Quienes quieren destruir la democracia, los terroristas por ejemplo, buscan que los demócratas se mimeticen en los métodos de quienes quieren destruirla y acaben siendo ellos también terroristas. De ahí la obligación democrática de defender la democracia con un escrupuloso respeto al Estado de derecho y a las libertades de todos.

Más fácil decirlo que hacerlo. Si a las democracias las tienta la peligrosa razón de Estado, podemos imaginar lo que sucede cuando una sociedad democrática es víctima de un terrorismo en proporciones industriales, como es una guerra de agresión en la que los ciudadanos y sus viviendas son el objetivo militar en una oleada de atentados masivos.

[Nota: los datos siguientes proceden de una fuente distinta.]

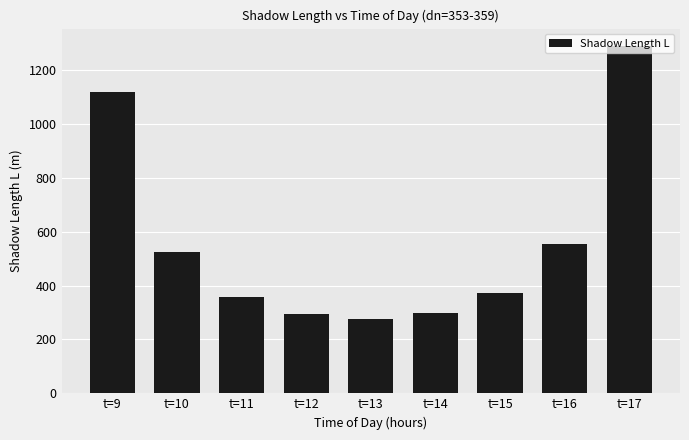

Which label corresponds to the largest value in the chart?

t=17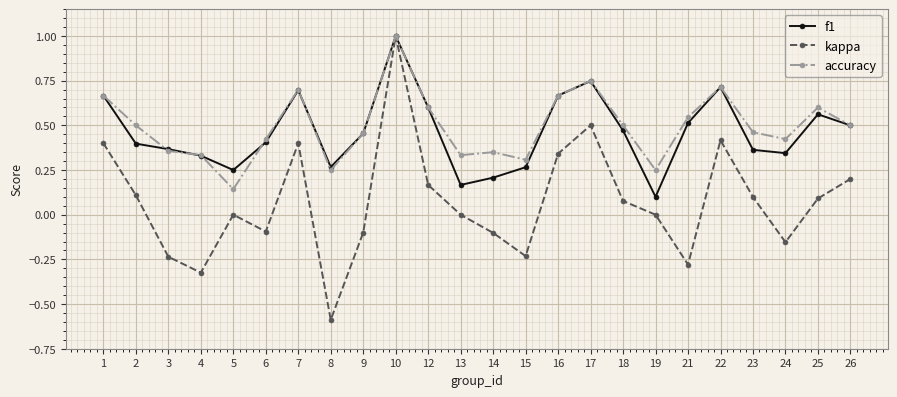

True or false: f1 has a value of 0.4 at 2.

True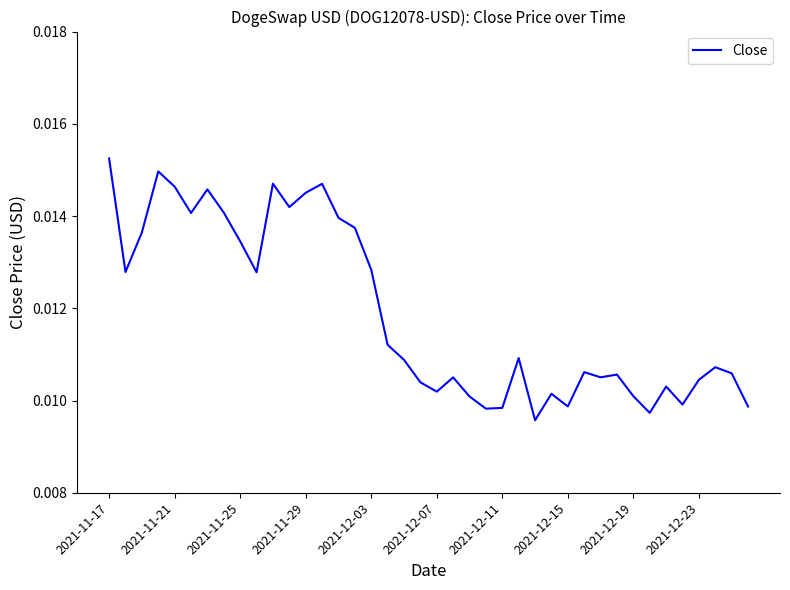

How many lines are shown in the chart?

1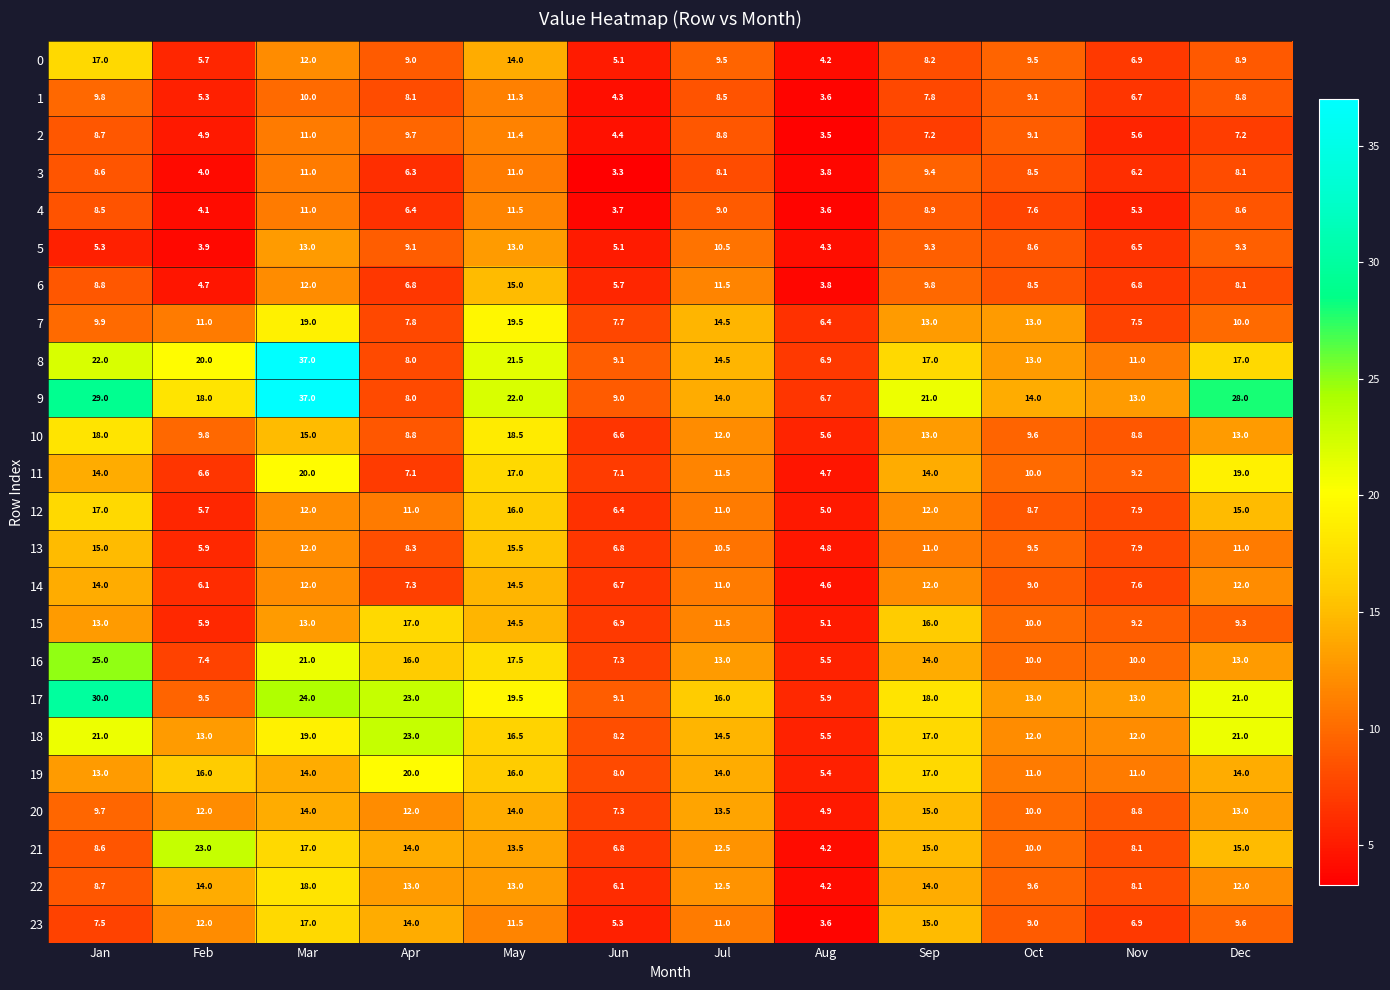

How many data points in 10 are less than 12?

6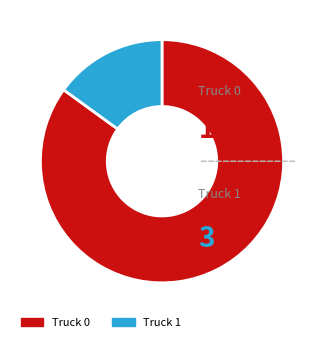

True or false: Truck 1 accounts for 1% of the total.

False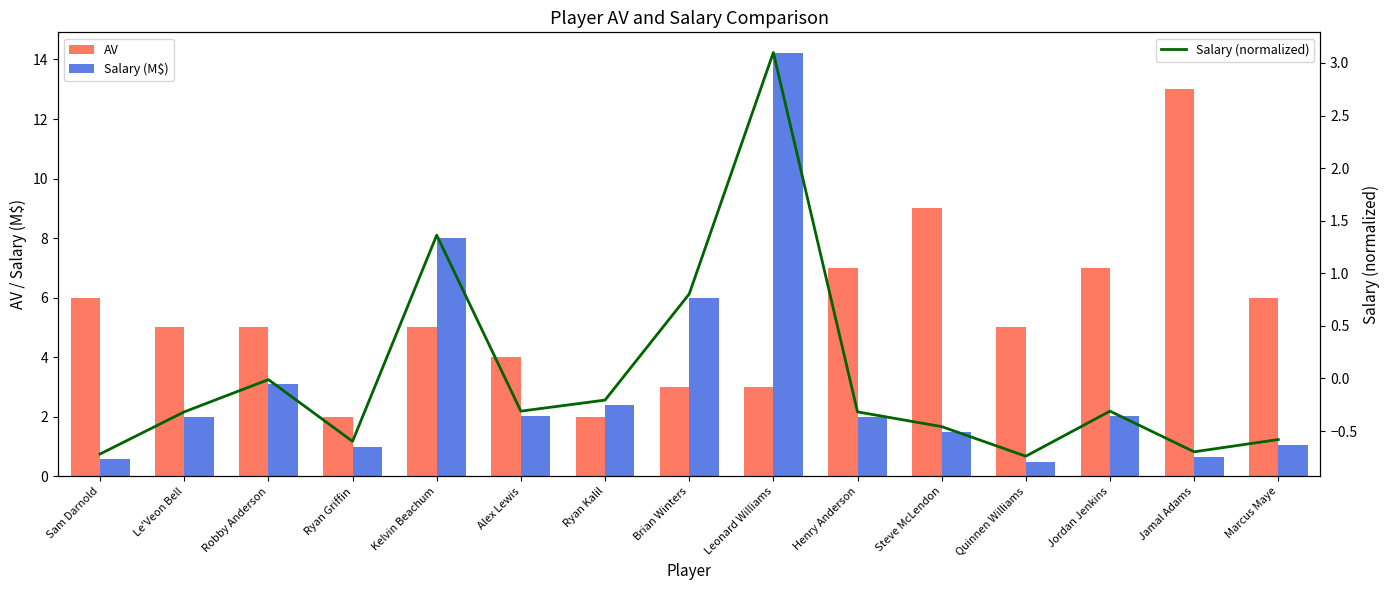

What is the maximum value shown in the chart?

14.2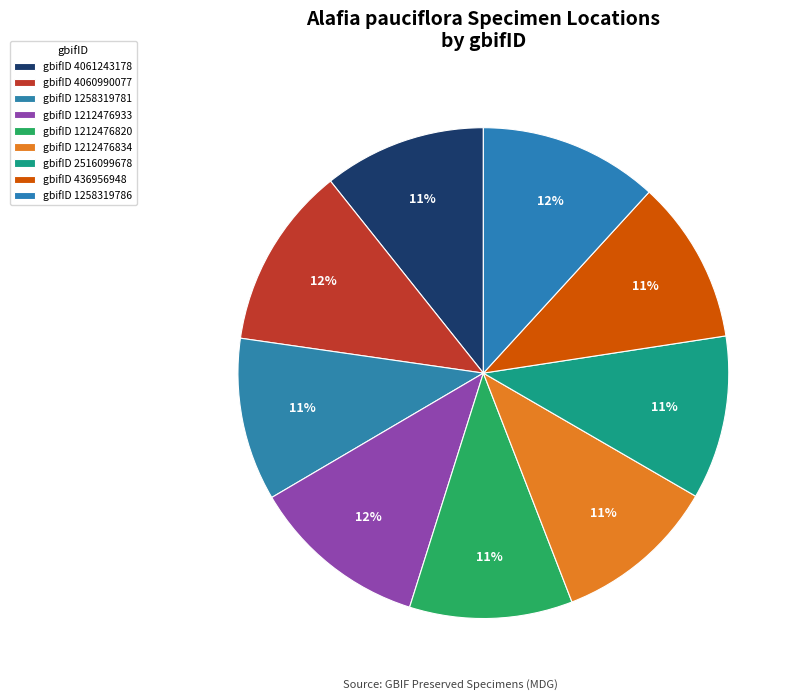

How many slices are in this pie chart?

9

Preservar a la vez la democracia y las libertades en tiempo de guerra es una tarea titánica, casi imposible. Todo, incluso la democracia, se pone al servicio de la victoria. Si con la derrota fallece también la democracia, de la victoria surge la esperanza y la energía para recuperarlo todo, también la democracia.

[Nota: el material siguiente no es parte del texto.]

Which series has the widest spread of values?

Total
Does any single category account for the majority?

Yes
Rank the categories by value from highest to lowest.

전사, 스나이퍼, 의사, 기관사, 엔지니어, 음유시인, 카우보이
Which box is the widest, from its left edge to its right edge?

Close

Filósofos y tratadistas nos cuentan que hay guerras justas —en defensa propia— y guerras injustas, y también guerras libradas siguiendo criterios justos, y guerras injustas incluso en la forma en que se libran. En la realidad, en todos los bandos suelen producirse desbordamientos e injusticias, aunque hay ejércitos que no saben librar la guerra si no es en un permanente, cruel e injusto desbordamiento. No hay forma tan salvaje de librar la guerra como el uso sistemático de la artillería para destruir un país y diezmar su población. Este es el caso del Ejército de Putin, con la bomba nuclear como peldaño final de su escalada terrorista.

Los aliados de Ucrania hacen bien en suministrar armas al Ejército ucranio para que se defienda, pero la defensa de la democracia sería incompleta sin las armas de la justicia que investigue y castigue los crímenes de guerra y, si es preciso, los crímenes contra la humanidad y de genocidio. Y ahí está la mayor debilidad de Washington frente a Moscú, su descompromiso hacia la justicia humanitaria internacional y más en concreto hacia el Estatuto de Roma, por el que se creó en 1998 la Corte Internacional de Justicia, pero nunca ha sido ratificado por Estados Unidos.

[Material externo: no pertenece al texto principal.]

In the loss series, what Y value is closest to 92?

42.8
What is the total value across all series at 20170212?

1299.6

Es el arma más estratégica y también la más difícil del arsenal democrático, pues una justicia internacional que no funcione como una regla de juego que a todos se aplica por igual no merece tal nombre. Esta no es propiamente una guerra en defensa de la democracia, sino de la regla de juego que a todos obliga. En esta cuestión, por desgracia, Washington todavía es un aliado objetivo de Moscú.